I have received so many emails since the launch of my book, Enough. Most of them have been celebratory, heart-felt thank-you notes from women and men who have found my story resonates with them. Others have explained how the book has helped them to spring into action and realise their goals. A small number fit into a category that is very different to these. Some people have read the book and felt compelled to write and apologise for or explain their behaviours. Often I have not even been aware of the behaviours as they have been playing out in the person’s own life without my knowledge. It transpires that my journey laid out on social media has served to make some people feel like a failure, like they are not doing enough, being enough, achieving enough. They are holding my life mirror up against themselves and feeling ‘less’.
What has been interesting for me to read is that these people have without exception, explained amazing things that they have done whilst they have been striving to do the things I have done. One lady qualified as a personal trainer for example and yet was berating herself because she hadn’t got her business off the ground as quickly as I have. When I pointed out that she had gained a qualification which would have consumed her time, a qualification I didn’t have, she said she hadn’t considered it. Another lady said she stopped following me because she just couldn’t cope with the consistency I applied to exercise and she couldn’t. She went on to say she had two children under 3, something I don’t have.
This got me thinking about how destructive the comparison trap can be. When rather than drawing inspiration and motivation from another, we use what they do as a stick to beat ourselves with. We don’t compare apples with apples. We compare an apple to a bag of spinach. They will never look, taste or be the same. It’s easy to discount the things we have on our own plate that the other person doesn’t. The plates we are spinning that they are not.

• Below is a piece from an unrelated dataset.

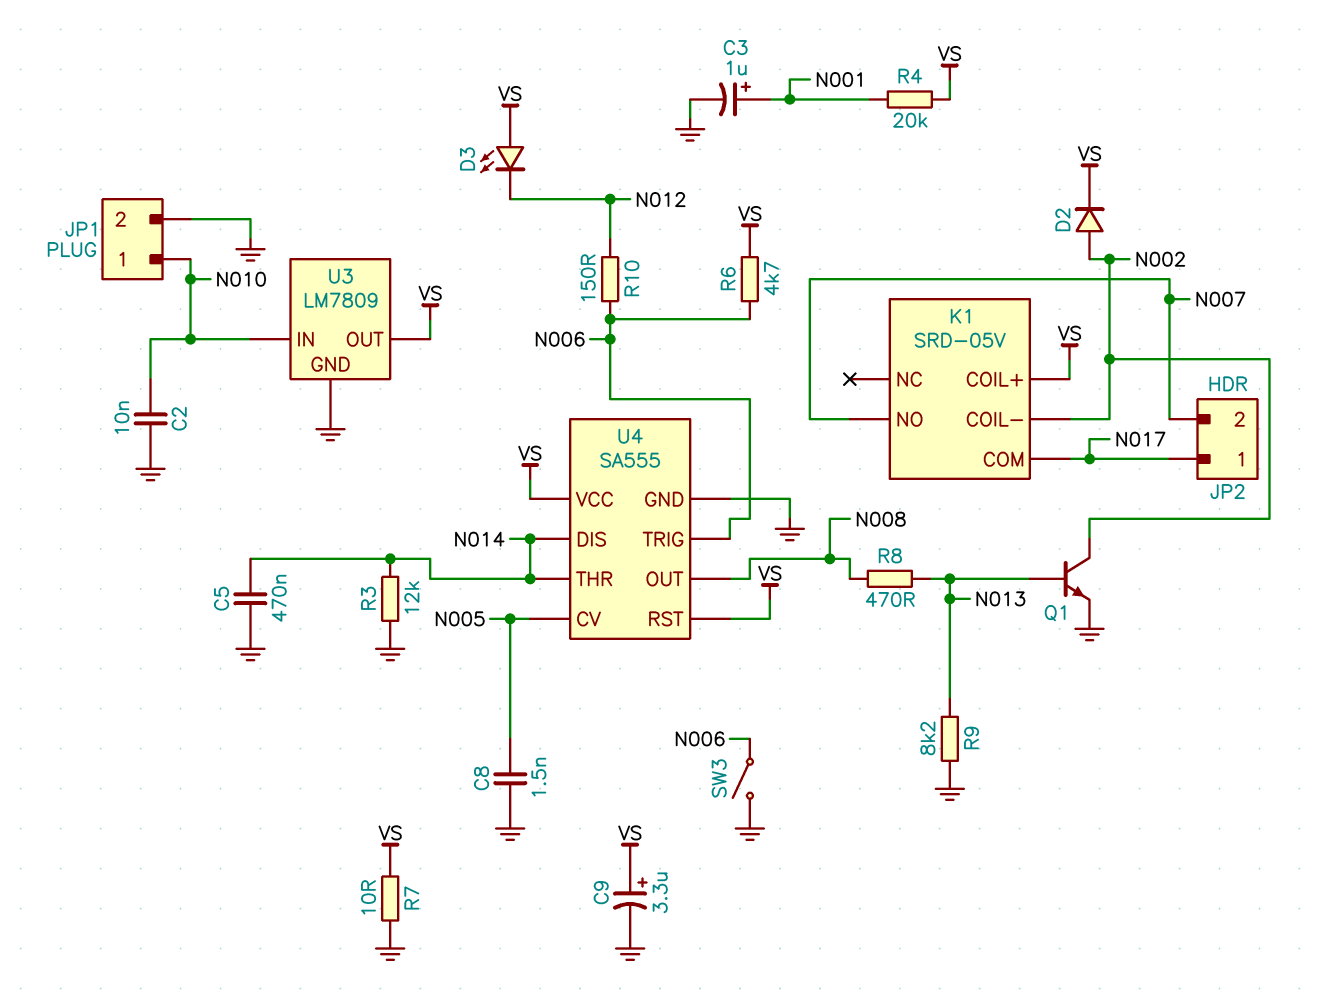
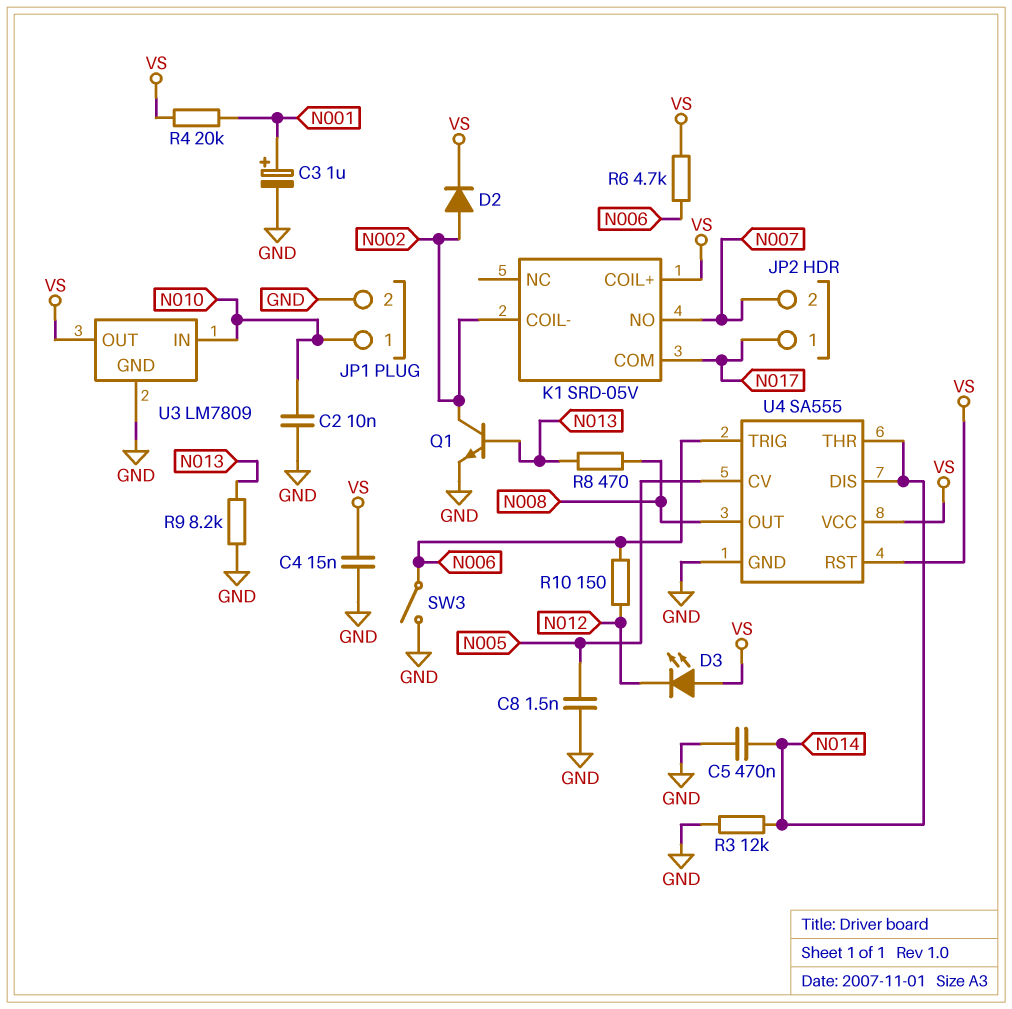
C4: none -> 15nF (GND, VS)
C9: 3.3uF (plus VS, minus GND) -> none
R7: 10 (GND, VS) -> none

Instead of seeing the obvious differences, we allow ourselves to wear blinkers and focus on the one aspect they do well that we perhaps don’t do so well and deem ourselves inferior.
It’s also convenient to forget that the person we aspire to be like may well be ten steps ahead of us in terms of duration and therefore it’s again not a like for like situation. If I suddenly start comparing myself to Brene Brown, I’m heading straight for failure camp. Brene is off-the-scale successful with multiple best-selling books and a global footprint. She is an idol for women all over the world. I’m nowhere near that. It’s not to say I don’t dream that I could be a multiple best-selling author, but right at this moment, Brene Brown’s success isn’t my yardstick for success. Instead of allowing her amazing feats to make mine look measly, I study the things she does, how she writes, how she communicates and I try to emulate it. They say if you want to achieve the things that others have, follow in their footsteps, do what they do and do it with your own flair, personality and charm. Be inspired by those you hold in high regard and don’t let the green eyed monster take control. The success river doesn’t ever run dry. There is enough to go around for everyone.

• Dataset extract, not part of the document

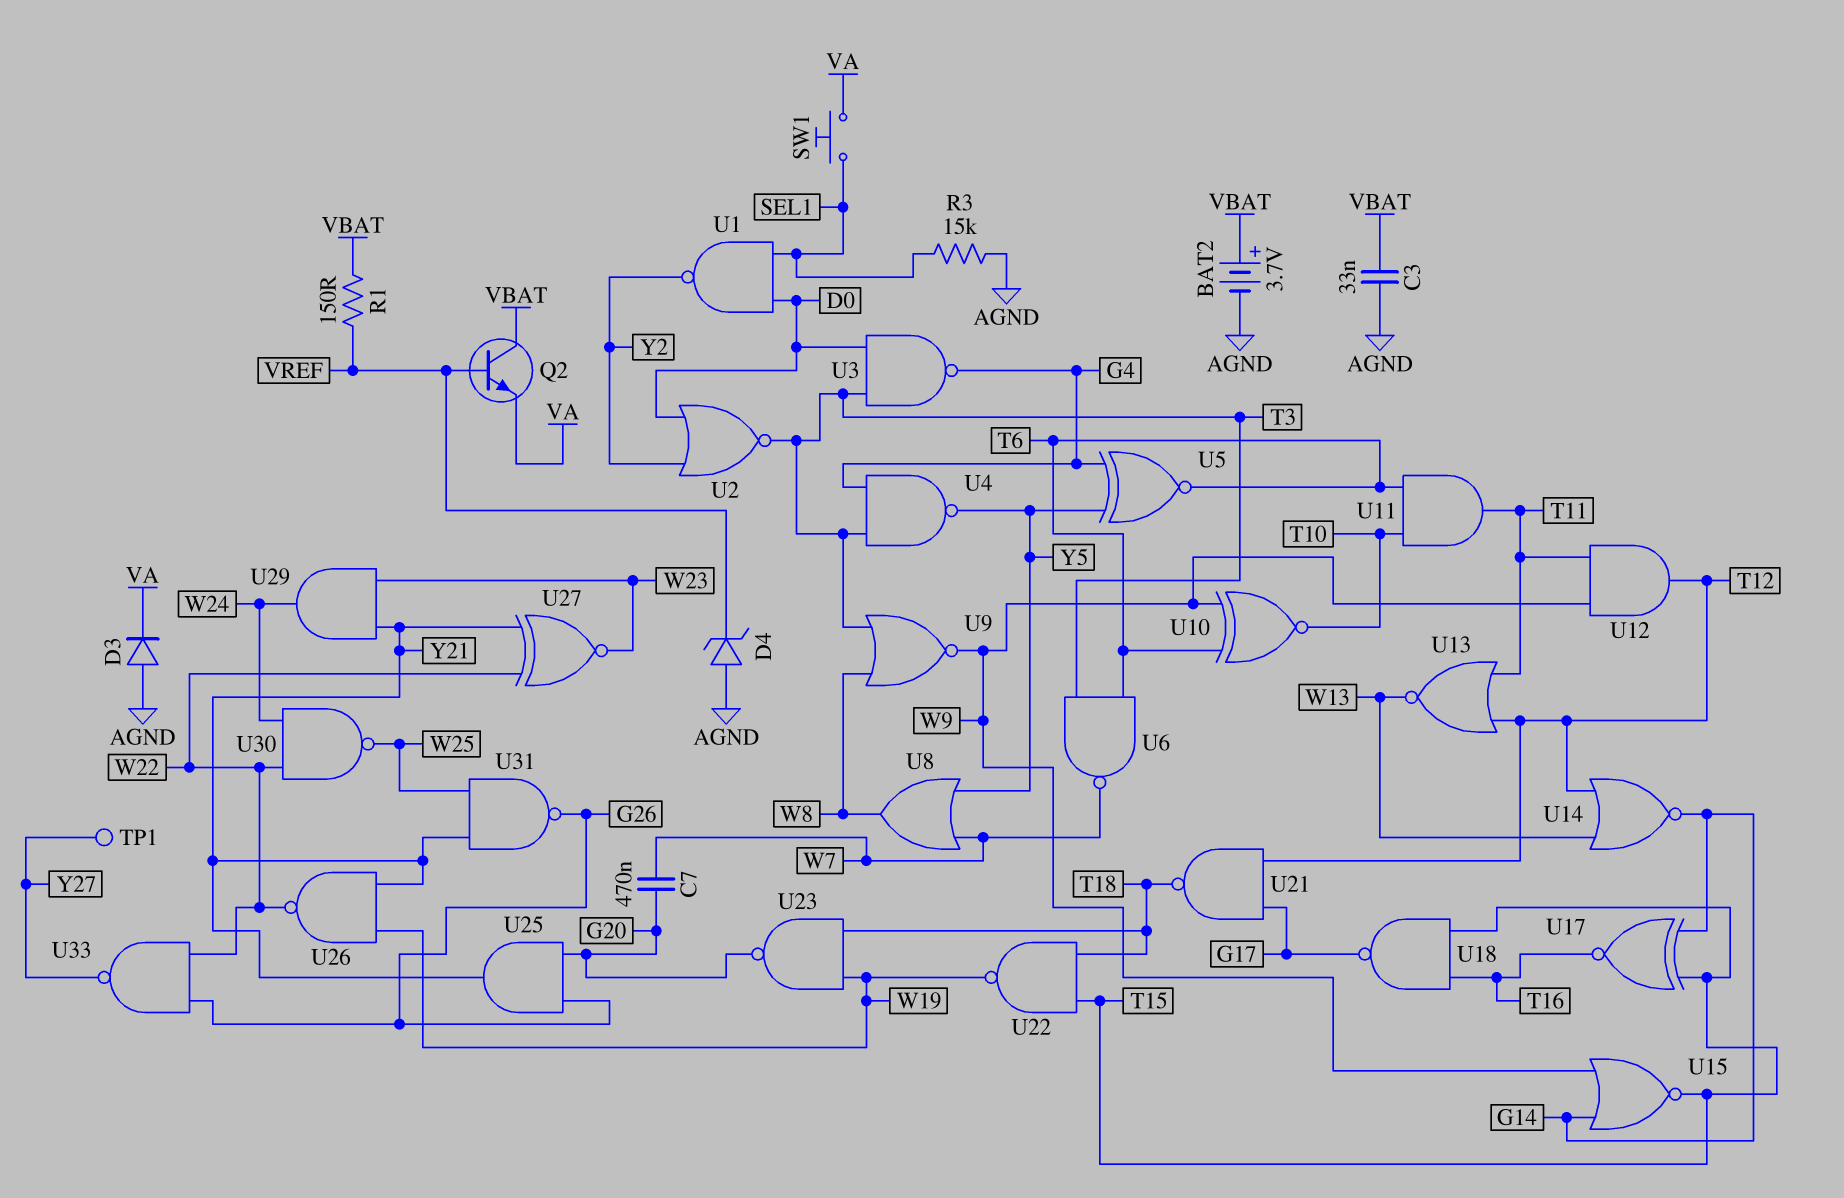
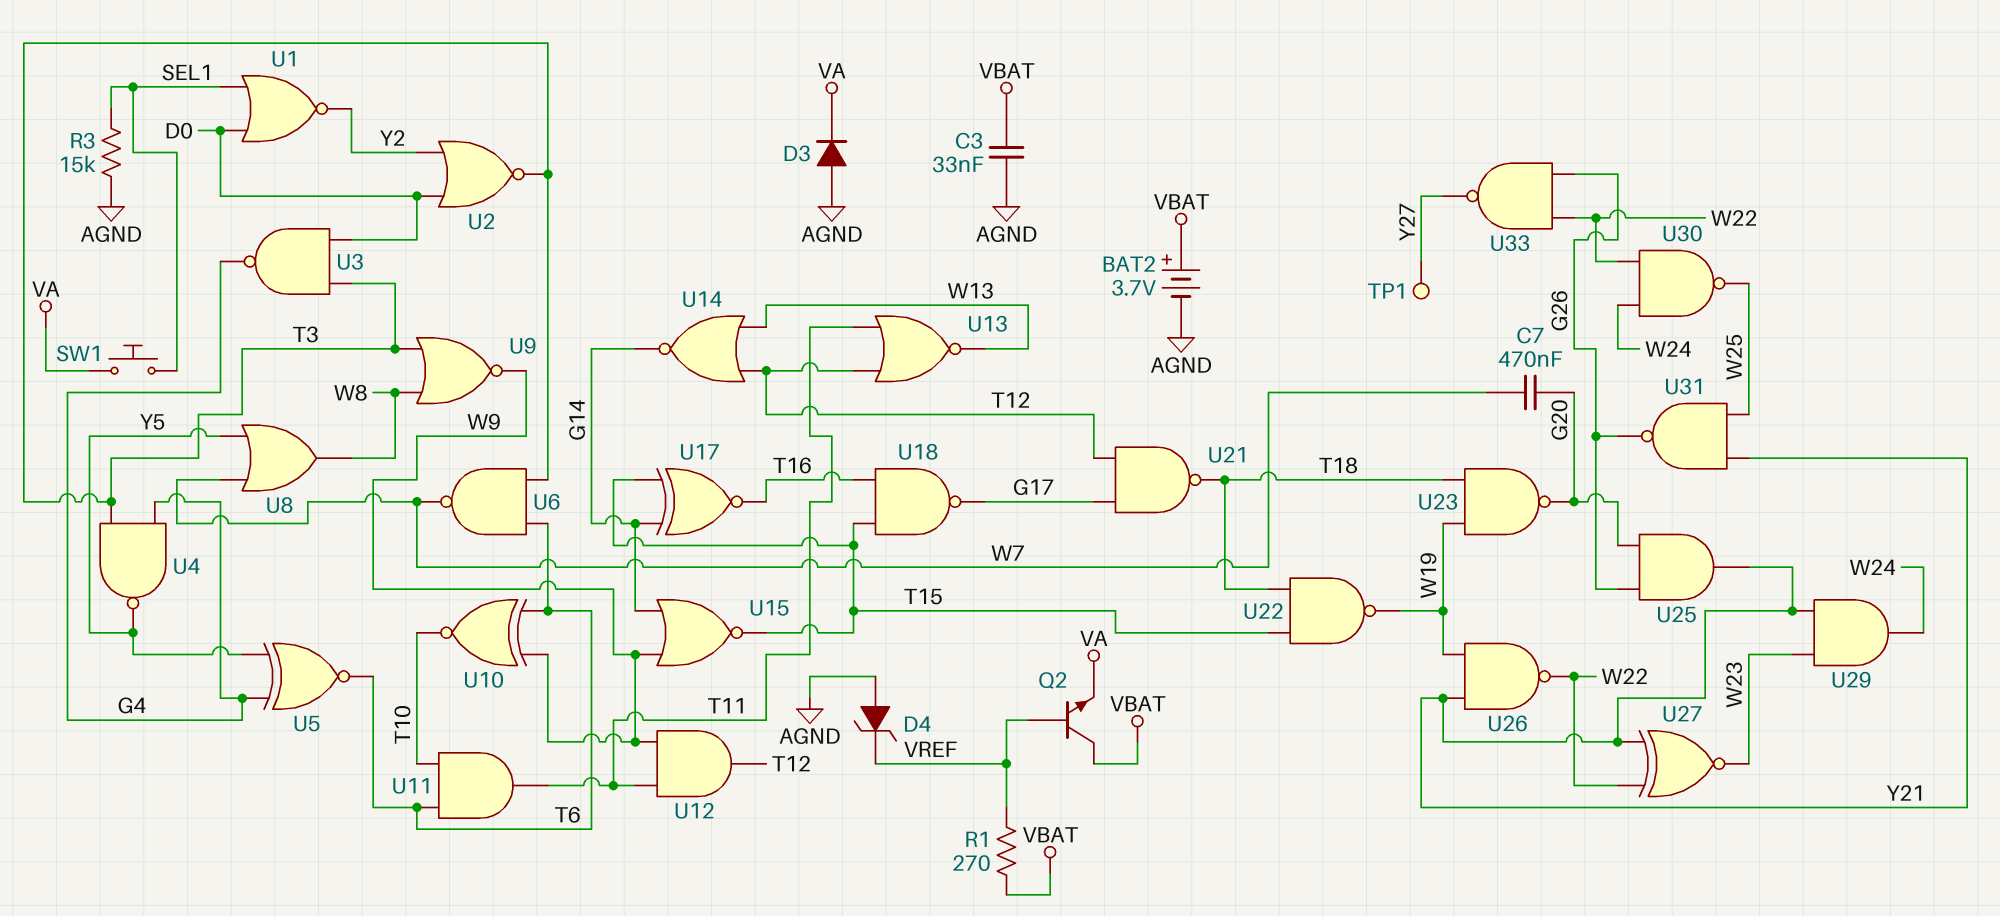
R1: 150 (VBAT, VREF) -> 270 (VBAT, VREF)
U1: NAND (in D0, in SEL1, out Y2) -> NOR (in D0, in SEL1, out Y2)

I believe many of us have the propensity to feel inferior when we fall into trap of comparing ourselves to others and it takes deliberate practice to re-frame this and start to use the success of another to drive us forward rather than hold us back.
Here’s my top tips..
- Stick to your own path at your own pace and if you are tempted to be a tourist on somebody else’s path, understand how long they have been treading it for and where it’s leading. Their destination may not be yours.

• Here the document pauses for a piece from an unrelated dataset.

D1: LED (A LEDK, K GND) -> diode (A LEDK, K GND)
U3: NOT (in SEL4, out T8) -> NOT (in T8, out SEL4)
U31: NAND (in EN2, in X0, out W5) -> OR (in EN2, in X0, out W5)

- If you find yourself being ‘snarly’ about another person because they are making you feel unsuccessful, openly praise them for the thing that is making you feel that way.
- Celebrate your own successes often, shout about them, pat yourself on the back and be proud.
- Be realistic about what you have on your own plate and what you can achieve. Just because ‘Miss Fit’ on Instagram springs out of bed and does a 10k run every morning at 5am doesn’t mean it’s realistic for you to do the same.
- Spring into action. If you want the things others have, you won’t get them by scrolling through social media and wishing. You have to make a change to make a change (remembering to keep step 4 in mind).
- Find out what others do, how they do it and follow suit with your own flair.
- Remind yourself that you are enough every single day.
- Be YOU. The world doesn’t need dozens of the same people. It needs individuals with passion and purpose.
Most of all, if you find yourself in a situation where another person is making you feel less than who you are, remind yourself of the amazing job you do, the things you have achieved and what you are still aiming to do. Carry on treading your path. The tortoise always finishes too.